TODO-list: check this out!
classification:
Model | Model Type | Reference | Link to Wrench |
---|---|---|---|
Majority Voting | Label Model | -- | link |
Weighted Majority Voting | Label Model | -- | link |
Dawid-Skene | Label Model | link | link |
Data Progamming | Label Model | link | link |
MeTaL | Label Model | link | link |
FlyingSquid | Label Model | link | link |
Logistic Regression | End Model | -- | link |
MLP | End Model | -- | link |
BERT | End Model | link | link |
COSINE | End Model | link | link |
Denoise | Joint Model | link | link |
WeaSEL | Joint Model | link | link |
sequence tagging:
Model | Model Type | Reference | Link to Wrench |
---|---|---|---|
Hidden Markov Model | Label Model | link | link |
Conditional Hidden Markov Model | Label Model | link | link |
LSTM-CNNs-CRF | End Model | link | link |
BERT-CRF | End Model | link | link |
LSTM-ConNet | Joint Model | link | link |
BERT-ConNet | Joint Model | link | link |
classification-to-sequence-tagging wrapper:
Wrench also provides a SeqLabelModelWrapper
that adaptes label model for classification task to sequence tagging task.
methods from related domains:
Robust Learning methods as end model:
Model | Model Type | Reference | Link to Wrench |
---|---|---|---|
Meta-Weight-Net | End Model | link | link |
Learning2ReWeight | End Model | link | link |
Semi-Supervised Learning methods as end model:
Model | Model Type | Reference | Link to Wrench |
---|---|---|---|
MeanTeacher | End Model | link | link |
Weak Supervision with cleaned labels (Semi-Weak Supervision):
Model | Model Type | Reference | Link to Wrench |
---|---|---|---|
ImplyLoss | Joint Model | link | link |
ASTRA | Joint Model | link | link |
🔧 Quick examples
🔧 Label model with parallel grid search for hyper-parameters
import logging
import numpy as np
import pprint
from wrench.dataset import load_dataset
from wrench.logging import LoggingHandler
from wrench.search import grid_search
from wrench import labelmodel
from wrench.evaluation import AverageMeter
#### Just some code to print debug information to stdout
logging.basicConfig(format='%(asctime)s - %(message)s',
datefmt='%Y-%m-%d %H:%M:%S',
level=logging.INFO,
handlers=[LoggingHandler()])
logger = logging.getLogger(__name__)
#### Load dataset
dataset_home = '../datasets'
data = 'youtube'
train_data, valid_data, test_data = load_dataset(dataset_home, data, extract_feature=False)
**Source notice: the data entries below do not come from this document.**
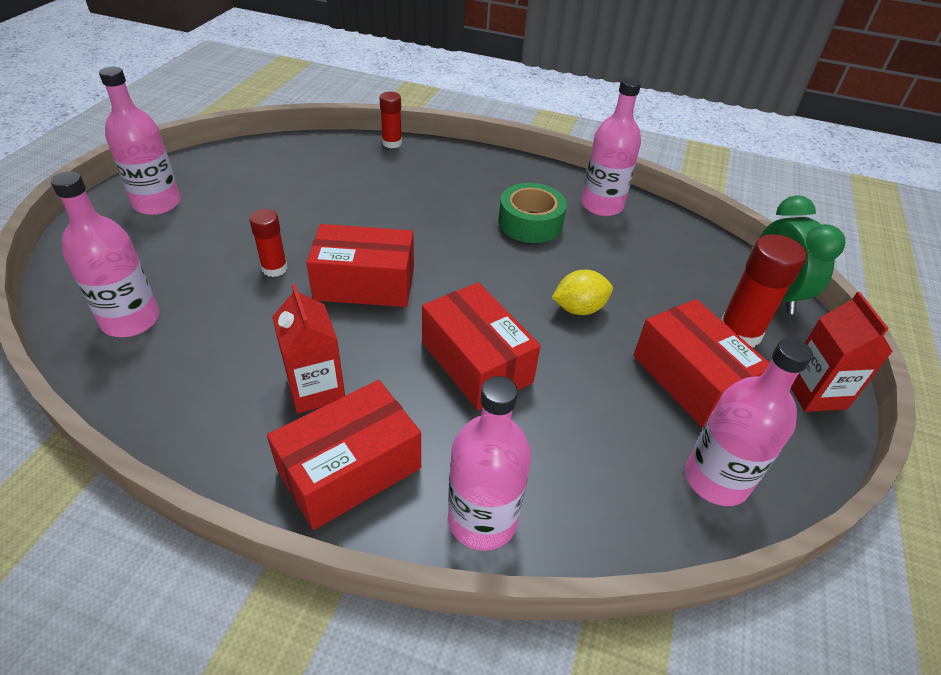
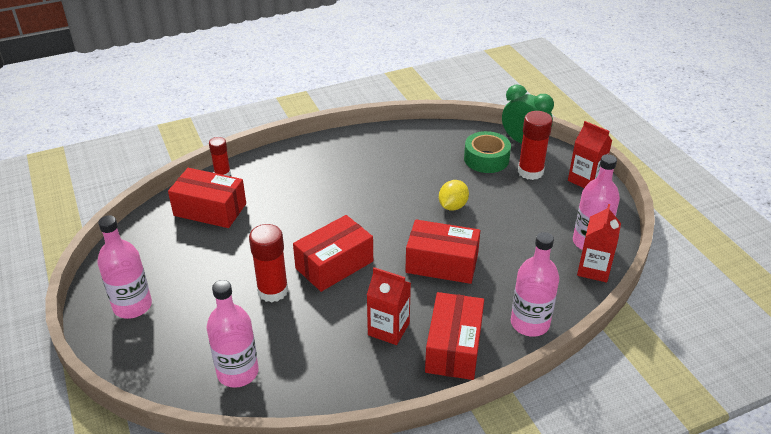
camera: 40 degrees left, 5 degrees down
red glue stick [249,209,288,277] -> red glue stick [249,224,288,302], size x1.61
green tape [498,183,567,243] -> green tape moved to [464,131,511,173]
pink bottle [581,78,641,216] -> none
red box [633,299,770,428] -> red box moved to [168,168,246,228]
none -> red carton [577,204,621,282]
#### Specify the hyper-parameter search space for grid search
search_space = {
'Snorkel': {
'lr': np.logspace(-5, -1, num=5, base=10),
'l2': np.logspace(-5, -1, num=5, base=10),
'n_epochs': [5, 10, 50, 100, 200],
}
}
#### Initialize label model
label_model_name = 'Snorkel'
label_model = getattr(labelmodel, label_model_name)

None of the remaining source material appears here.